Snowbowl plans to use treated wastewater for artificial snow is a serious problem to Native Americans and has been a focus of the consultation issues, said Leigh J. Kuwanwisiwma, director of the Hopi Cultural Preservation Office.

"Health is a very significant issue and there is always the morality of recycling these wastes to create artificial snow," Kuwanwisiwma said.

The "negative aspects" of the water, even though purified to a high degree, makes it unsuitable to spray on the Peaks, he said.

When reassured that the recycled water posed no health risk, the Hopis still objected, citing arrogance of people making snow, something reserved for spirits to do.

"I don't think anything will appease the Hopi people on this. The Forest Service asked, 'What if there is a proposal to dig a well and use the water for artificial snowmaking?' But the elders said no, it's still manmade," Kuwanwisiwma said.

"It's something so emotional to the Hopi people. The Peaks are part of our everyday lives. It's not just a significant landscape, it carries the essence of our life as well," he added.

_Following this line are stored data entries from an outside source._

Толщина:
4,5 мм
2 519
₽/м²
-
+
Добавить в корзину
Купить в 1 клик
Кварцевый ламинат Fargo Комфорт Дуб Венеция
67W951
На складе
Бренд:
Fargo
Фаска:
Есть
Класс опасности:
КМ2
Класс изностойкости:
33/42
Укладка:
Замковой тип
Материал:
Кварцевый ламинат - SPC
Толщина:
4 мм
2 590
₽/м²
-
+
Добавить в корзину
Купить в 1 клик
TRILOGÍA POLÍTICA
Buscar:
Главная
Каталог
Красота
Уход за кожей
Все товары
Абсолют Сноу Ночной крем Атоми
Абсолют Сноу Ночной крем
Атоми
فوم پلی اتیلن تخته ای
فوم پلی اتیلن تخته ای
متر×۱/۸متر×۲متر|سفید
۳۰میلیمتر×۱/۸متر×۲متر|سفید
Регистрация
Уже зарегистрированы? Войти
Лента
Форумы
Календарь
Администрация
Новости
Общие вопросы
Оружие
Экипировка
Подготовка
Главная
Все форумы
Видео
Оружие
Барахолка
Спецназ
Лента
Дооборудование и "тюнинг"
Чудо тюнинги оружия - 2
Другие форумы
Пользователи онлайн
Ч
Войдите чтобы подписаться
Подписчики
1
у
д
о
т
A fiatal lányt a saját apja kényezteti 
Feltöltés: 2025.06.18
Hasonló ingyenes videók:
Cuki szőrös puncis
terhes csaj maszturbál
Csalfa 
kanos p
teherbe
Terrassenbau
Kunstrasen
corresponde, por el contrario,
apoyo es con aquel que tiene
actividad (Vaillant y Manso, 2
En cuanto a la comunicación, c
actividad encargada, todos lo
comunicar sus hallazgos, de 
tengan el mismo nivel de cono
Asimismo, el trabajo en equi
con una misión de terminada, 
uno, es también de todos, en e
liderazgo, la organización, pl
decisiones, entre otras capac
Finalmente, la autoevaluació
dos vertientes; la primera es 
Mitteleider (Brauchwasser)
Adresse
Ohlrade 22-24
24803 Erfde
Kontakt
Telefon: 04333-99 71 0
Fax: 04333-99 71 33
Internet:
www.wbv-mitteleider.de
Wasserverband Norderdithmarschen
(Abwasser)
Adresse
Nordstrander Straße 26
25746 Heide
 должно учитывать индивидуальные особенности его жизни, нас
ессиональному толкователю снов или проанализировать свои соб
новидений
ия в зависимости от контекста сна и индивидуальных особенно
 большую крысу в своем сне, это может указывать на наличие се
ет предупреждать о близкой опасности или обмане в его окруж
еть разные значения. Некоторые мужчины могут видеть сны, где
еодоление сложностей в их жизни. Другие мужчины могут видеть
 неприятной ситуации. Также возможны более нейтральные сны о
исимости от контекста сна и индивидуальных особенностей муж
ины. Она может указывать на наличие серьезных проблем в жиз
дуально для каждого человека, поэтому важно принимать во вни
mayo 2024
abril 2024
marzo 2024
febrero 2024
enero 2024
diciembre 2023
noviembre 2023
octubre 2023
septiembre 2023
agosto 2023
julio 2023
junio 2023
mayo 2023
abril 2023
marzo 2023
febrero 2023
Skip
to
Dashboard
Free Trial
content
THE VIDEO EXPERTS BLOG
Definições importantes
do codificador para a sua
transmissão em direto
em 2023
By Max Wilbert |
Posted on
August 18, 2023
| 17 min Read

Begay said snowmaking, ski trail lighting and more people using the mountain are the top issues surrounding the Snowbowl upgrade.

Though issues divide them on Snowbowl, the relationship forged between tribes and the Forest Service is a long-standing one, said Kuwanwisiwma.

"Our office has had a very long and very good relationship with the Coconino National Forest. So I have confidence that they can relate to some of the issues brought into this process. If it was any other agency, maybe not. But I know a lot of these people ... we know them very well. They are known out here (in Hopiland) and have a good record of consultation," he said.